Uyluk kemiğinin alt ucunun ön yüzünde troklea denilen bir oluk ve bunun içinde kayan patella ( diz kapağı ) arka yüzü arasındaki ekleme patellofemoral eklem denir.

Habitüel Patella Çıkığı
Diz tam ekstansiyonda yani uzatılmışken diz kapağının normal yerinde olması ve diz fleksiyona yani bükülü duruma getirilince diz kapağının dışa doğru çıkmasıdır. Tek veya iki taraflı görülebilir. Kızlarda daha sıktır..
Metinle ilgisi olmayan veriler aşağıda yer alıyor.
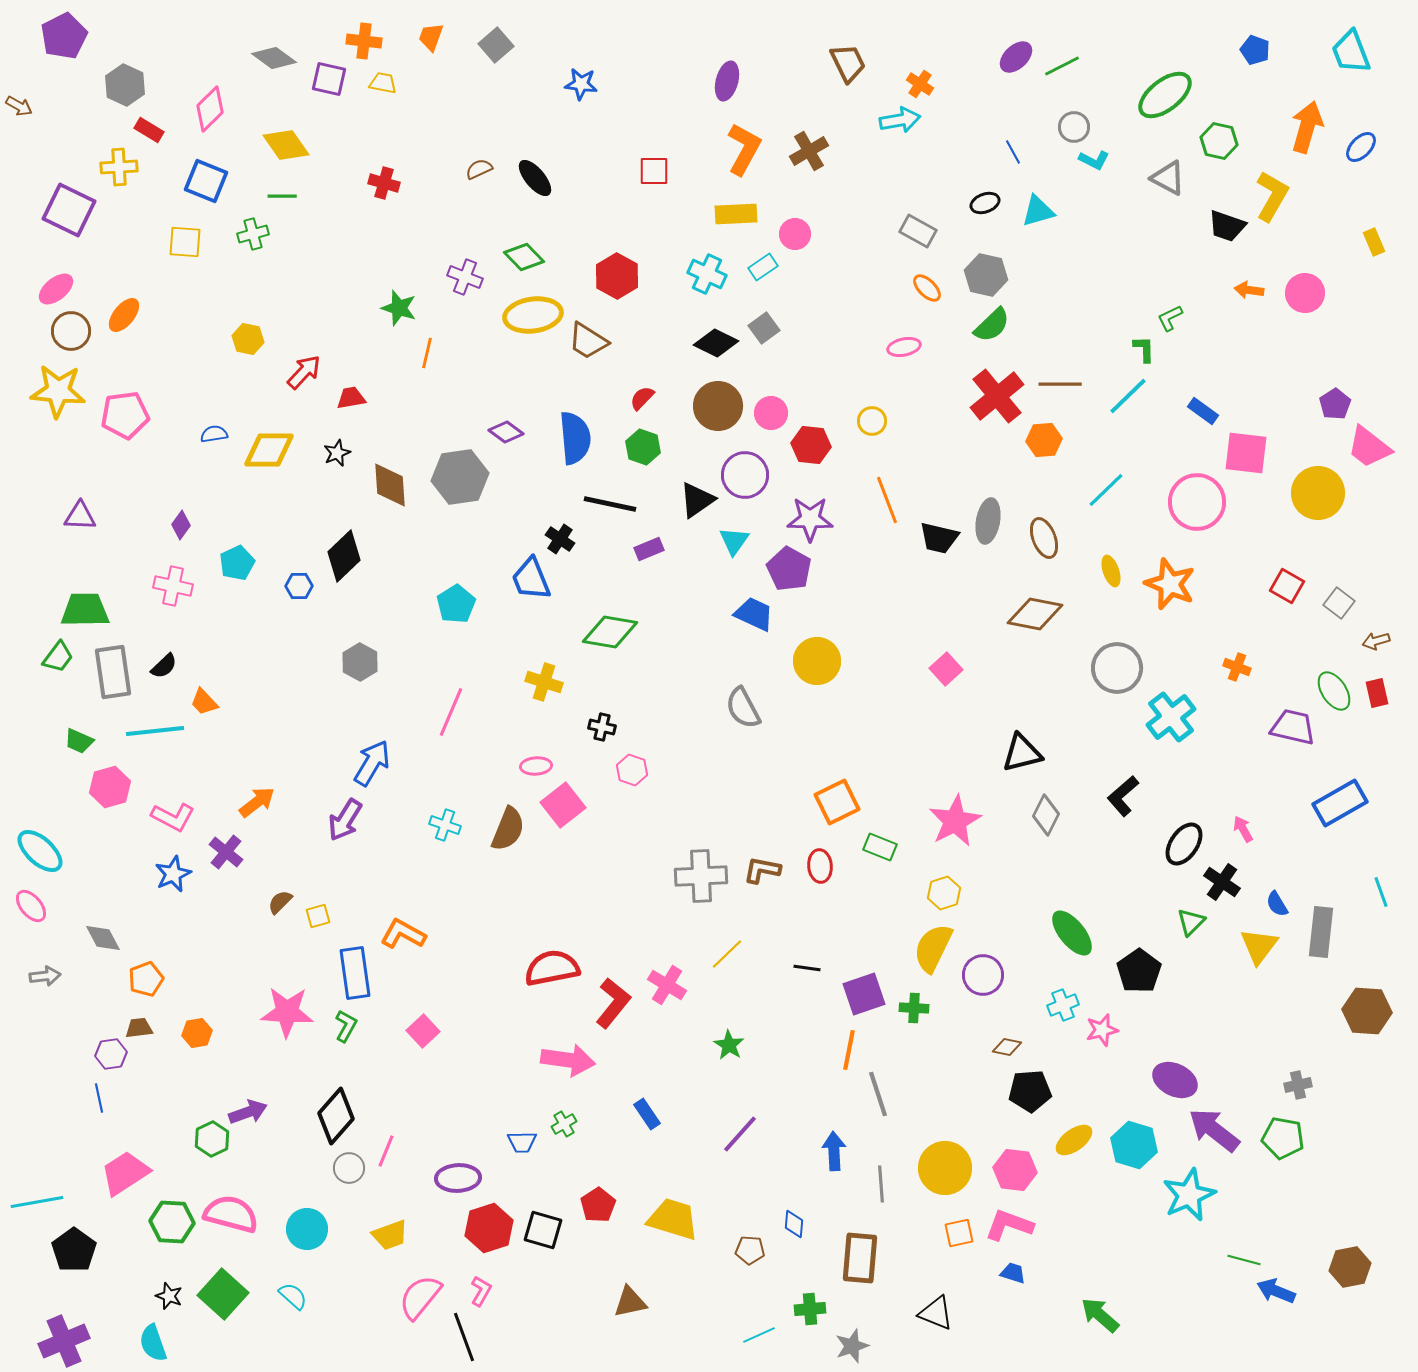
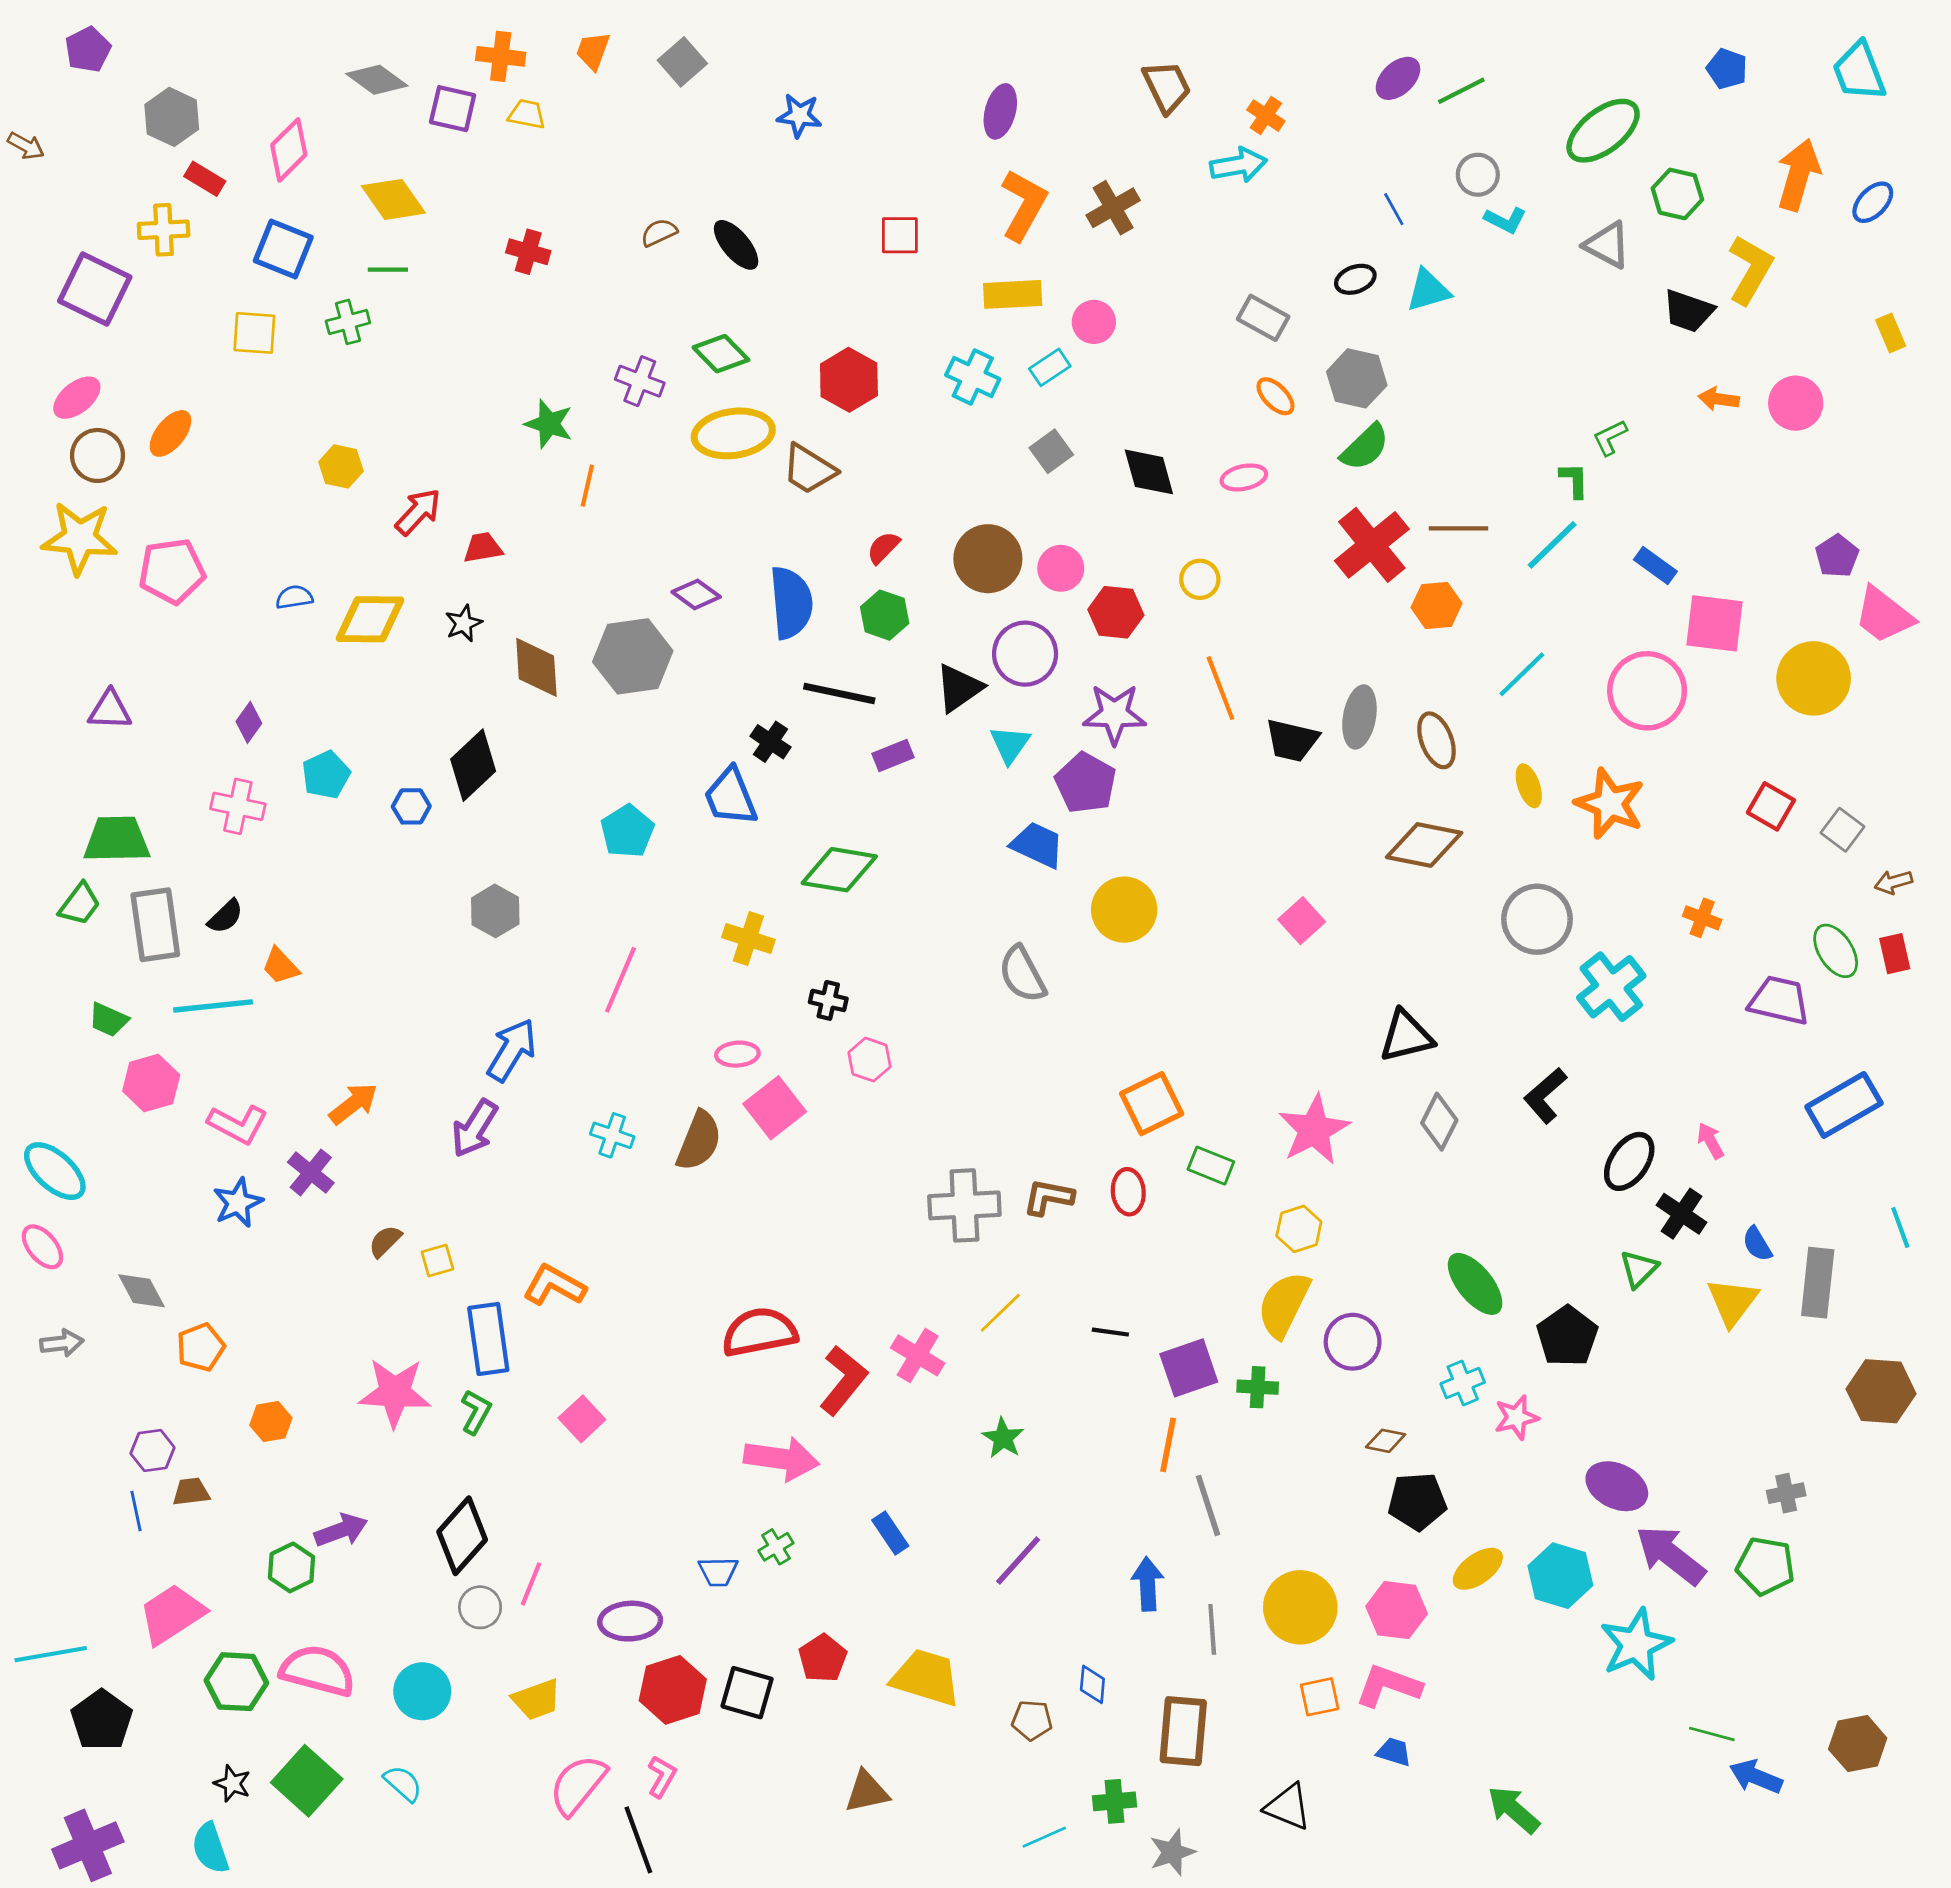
purple pentagon: (64, 36) -> (88, 49), size x0.7
black diamond: (716, 343) -> (1149, 472), moved, turned 48
brown trapezoid: (139, 1028) -> (191, 1492), moved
Sıklıkla doğuştan bozukluklar sonucu olur.
İlk bulgular genelde 5 ile7 yaşlarında ortaya çıkar. Diz tam uzatılmış durumda iken dizin görünümü normaldir, diz büküldüğünde patella dışa doğru kaymaya başlar ve yaklaşık 30-40 derecelik fleksiyon derecesinde oluğundan atlayarak tamamen dışa kayar. Diz tam açılınca tekrar yerine gelir. Bu girip çıkma , kayma hareketleri dizin her bükülüp açılması sırasında olur ve ağrı yoktur. Bu durum tedavi edilmezse ileride kireçlenme gelişir ve ağrı olmaya başlar.
Tedavide cerrahi olarak gergin olan yapılar açılır ve gerekirse kemik ameliyatları yapılabilir.
Rekürrent ( Tekrarlayan ) Patella Çıkığı
Belli zamanlarda ( haftada - ayda - yılda bir gibi) birden fazla sefer patella çıkığı olmasına denir . Dizin bükülüp açılması sırasında patella normal yerindedir.
Doğuştan veya kazanılmış nedenlerle olabilir;
Troklea veya patella displazisi: Troklea, uyluk kemiğinin alt ucunun ön tarafında yer alan oluktur ve patella bunun içinde hareket eder. Troklea olması gerekenden daha sığ ise patella hareketi sırasında dışa doğru kayar.
Patella alta: Patella normalden daha üstte yerleşmiştir bu durumda stabilite bozulur.
Bağ gevşekliği: Medial patellofemoral bağ, patellayı iç taraftan destekleyen ve dışa kaymasına engel olan bir yapıdır. Bu bağın gevşek olması durumunda da rekürrent patella çıkığı görülür. İlk çıkık genellikle küçük bir travma ile 11ile13 yaşları arasında görülür. Çıkık sırasında hasta şiddetli ağrı duyar ve genellikle düşer. Dizin tam açılmasıyla patella sıklıkla yerine girer. Diz içine kanama olur ve diz şişer. Sonraki dönemlerde çıkıklar sık sık tekrarlamaya başlar. Tekrarlayan çıkıklarda ağrı ve şişlik çok daha az olur.
Hastanın hikayesi, fizik muayene ve röntgen tanıda yeterli olur. Muayenesinde korkutma testi (aprehensıon testi) oldukça değerlidir. Bu testte hastanın dizi 30 derece bükülü durumdayken hekim parmakları ile diz kapağını dışa doğru iter. Hasta bu hareket esnasında çıkık olacakmış hissine kapıldığı için ya muayene edenin elini yakalar ya harekete engel olur ya da dizini tam açarak kasını kasar.

Tedavi genellikle cerrahidir. Yumuşak doku ameliyatlarının yanısıra kemik ameliyatları da yapılır.